Collected data
== Segment start ==

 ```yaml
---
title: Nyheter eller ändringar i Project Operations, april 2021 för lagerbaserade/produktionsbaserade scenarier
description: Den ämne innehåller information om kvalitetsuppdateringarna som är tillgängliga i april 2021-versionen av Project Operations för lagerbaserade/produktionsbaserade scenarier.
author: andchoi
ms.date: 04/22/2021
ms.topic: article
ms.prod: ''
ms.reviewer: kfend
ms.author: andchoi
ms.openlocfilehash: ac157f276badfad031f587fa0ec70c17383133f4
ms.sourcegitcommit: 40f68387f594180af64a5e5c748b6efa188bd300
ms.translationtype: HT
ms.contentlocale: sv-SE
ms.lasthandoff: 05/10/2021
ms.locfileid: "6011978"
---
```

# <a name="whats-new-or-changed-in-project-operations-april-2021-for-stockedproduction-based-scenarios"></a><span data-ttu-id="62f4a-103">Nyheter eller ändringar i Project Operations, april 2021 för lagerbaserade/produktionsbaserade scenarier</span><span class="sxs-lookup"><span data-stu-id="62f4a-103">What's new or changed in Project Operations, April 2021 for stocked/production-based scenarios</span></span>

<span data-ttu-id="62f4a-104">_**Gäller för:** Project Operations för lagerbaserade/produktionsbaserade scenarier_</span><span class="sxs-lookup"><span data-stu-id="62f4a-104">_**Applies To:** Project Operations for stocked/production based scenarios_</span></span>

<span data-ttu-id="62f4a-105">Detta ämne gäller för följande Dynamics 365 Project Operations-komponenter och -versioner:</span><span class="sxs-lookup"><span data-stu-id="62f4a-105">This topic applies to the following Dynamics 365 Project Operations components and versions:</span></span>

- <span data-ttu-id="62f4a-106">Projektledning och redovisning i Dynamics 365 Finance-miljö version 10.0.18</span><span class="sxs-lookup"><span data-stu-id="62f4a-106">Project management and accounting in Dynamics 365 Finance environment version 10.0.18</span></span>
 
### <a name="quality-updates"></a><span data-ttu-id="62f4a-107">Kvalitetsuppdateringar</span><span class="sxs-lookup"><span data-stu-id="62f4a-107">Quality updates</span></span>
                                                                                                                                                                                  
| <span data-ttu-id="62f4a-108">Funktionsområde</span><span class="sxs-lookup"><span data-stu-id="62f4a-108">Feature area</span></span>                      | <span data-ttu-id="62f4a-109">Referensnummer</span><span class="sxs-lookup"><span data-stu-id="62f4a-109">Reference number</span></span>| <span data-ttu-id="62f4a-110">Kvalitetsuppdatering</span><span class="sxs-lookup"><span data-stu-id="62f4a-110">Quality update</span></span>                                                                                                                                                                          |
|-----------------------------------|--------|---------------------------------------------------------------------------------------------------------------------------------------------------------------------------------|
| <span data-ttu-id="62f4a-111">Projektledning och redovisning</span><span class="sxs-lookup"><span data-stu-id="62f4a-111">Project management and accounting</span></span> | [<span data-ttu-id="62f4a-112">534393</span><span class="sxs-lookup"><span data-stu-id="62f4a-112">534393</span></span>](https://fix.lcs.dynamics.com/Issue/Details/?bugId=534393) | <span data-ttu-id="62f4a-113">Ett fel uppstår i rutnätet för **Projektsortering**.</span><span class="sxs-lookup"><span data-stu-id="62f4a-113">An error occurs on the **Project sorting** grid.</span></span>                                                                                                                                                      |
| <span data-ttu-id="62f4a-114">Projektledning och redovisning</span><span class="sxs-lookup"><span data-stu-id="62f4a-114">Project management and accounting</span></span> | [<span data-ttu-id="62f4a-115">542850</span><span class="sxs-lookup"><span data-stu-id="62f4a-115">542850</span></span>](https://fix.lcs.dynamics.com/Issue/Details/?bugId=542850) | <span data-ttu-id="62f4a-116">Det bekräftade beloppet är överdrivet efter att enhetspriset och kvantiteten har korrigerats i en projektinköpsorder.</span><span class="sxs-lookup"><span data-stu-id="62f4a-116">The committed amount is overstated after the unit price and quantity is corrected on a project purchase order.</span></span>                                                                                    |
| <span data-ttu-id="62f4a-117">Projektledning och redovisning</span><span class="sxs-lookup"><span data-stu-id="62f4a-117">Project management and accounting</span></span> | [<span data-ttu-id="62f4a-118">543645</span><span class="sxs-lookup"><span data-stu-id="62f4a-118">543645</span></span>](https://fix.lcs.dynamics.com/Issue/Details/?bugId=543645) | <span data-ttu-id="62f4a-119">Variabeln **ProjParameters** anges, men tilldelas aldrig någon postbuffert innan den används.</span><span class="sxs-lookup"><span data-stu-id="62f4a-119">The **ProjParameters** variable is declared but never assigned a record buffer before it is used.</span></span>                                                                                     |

== Segment end ==
== Segment start ==

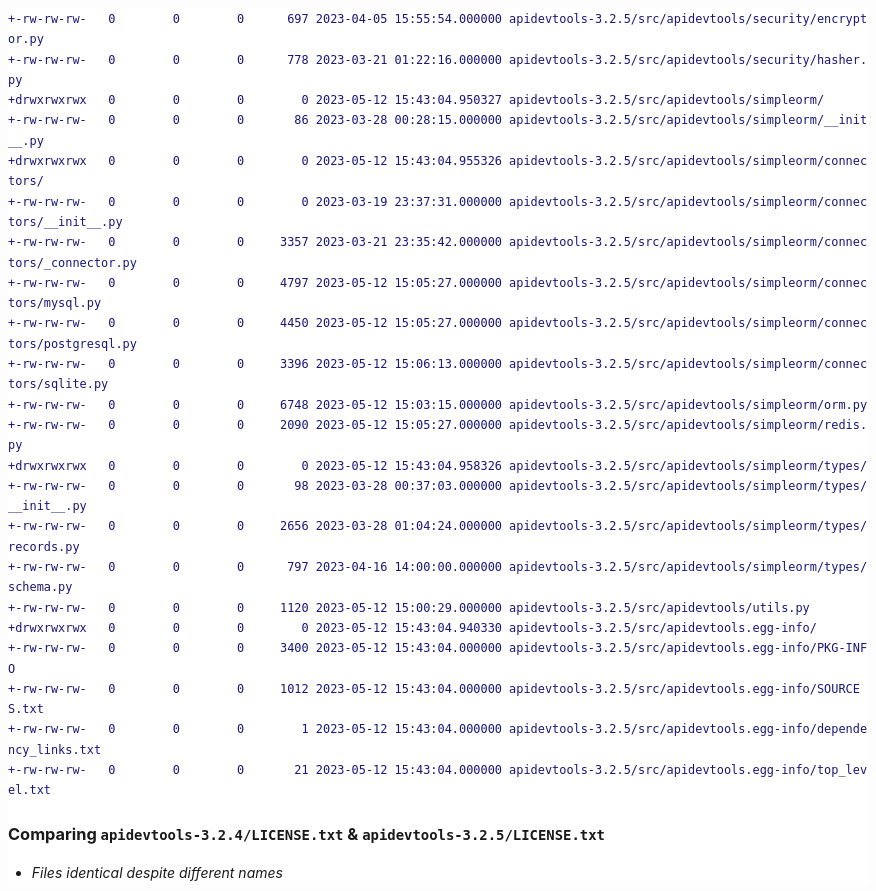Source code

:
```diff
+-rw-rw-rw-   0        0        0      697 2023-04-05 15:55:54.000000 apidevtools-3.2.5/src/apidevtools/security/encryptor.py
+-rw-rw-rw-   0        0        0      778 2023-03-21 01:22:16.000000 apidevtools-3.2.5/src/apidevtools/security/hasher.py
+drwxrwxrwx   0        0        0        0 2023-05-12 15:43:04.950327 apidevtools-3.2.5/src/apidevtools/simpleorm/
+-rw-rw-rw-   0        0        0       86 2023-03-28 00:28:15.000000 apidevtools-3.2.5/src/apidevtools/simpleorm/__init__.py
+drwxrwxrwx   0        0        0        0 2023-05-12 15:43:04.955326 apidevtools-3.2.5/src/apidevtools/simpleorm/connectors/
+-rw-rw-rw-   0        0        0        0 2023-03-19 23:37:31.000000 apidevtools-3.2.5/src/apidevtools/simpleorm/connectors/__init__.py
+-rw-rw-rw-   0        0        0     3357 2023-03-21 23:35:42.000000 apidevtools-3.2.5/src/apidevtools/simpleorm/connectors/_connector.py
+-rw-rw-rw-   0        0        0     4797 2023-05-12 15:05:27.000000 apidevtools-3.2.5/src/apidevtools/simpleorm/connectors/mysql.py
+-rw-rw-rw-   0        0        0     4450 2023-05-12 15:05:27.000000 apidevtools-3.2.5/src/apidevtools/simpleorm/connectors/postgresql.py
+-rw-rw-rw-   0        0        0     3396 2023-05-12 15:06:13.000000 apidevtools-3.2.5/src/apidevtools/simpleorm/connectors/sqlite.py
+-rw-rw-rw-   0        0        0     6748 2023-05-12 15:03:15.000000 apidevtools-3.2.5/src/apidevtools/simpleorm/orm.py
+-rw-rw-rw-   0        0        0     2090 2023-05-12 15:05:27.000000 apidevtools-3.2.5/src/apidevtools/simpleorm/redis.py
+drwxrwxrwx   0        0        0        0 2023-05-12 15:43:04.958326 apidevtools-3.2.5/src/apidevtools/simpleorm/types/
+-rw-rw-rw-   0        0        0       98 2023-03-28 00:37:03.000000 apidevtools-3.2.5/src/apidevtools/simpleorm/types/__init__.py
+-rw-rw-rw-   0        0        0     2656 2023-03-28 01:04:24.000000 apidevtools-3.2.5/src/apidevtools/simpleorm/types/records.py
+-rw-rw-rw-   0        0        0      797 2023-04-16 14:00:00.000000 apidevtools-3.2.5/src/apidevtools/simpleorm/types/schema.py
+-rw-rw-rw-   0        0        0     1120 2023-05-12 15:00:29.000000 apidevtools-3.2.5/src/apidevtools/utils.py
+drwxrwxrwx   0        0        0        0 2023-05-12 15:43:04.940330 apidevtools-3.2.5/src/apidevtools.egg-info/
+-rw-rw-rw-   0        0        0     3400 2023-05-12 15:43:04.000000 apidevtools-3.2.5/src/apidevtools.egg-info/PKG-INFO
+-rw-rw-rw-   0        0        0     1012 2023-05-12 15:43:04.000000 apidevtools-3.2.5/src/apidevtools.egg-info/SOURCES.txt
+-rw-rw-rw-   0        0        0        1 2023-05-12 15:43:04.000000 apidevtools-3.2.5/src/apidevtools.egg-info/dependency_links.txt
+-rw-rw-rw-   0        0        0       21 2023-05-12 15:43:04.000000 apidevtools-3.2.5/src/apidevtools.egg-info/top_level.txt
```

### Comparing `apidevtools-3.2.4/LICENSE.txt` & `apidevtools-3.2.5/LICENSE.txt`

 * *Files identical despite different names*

== Segment end ==

WORK TO BE COMPLETED — Say how many lines in the entries include the string "april", and write nothing besides that number.

ANSWER TO THIS TASK — 3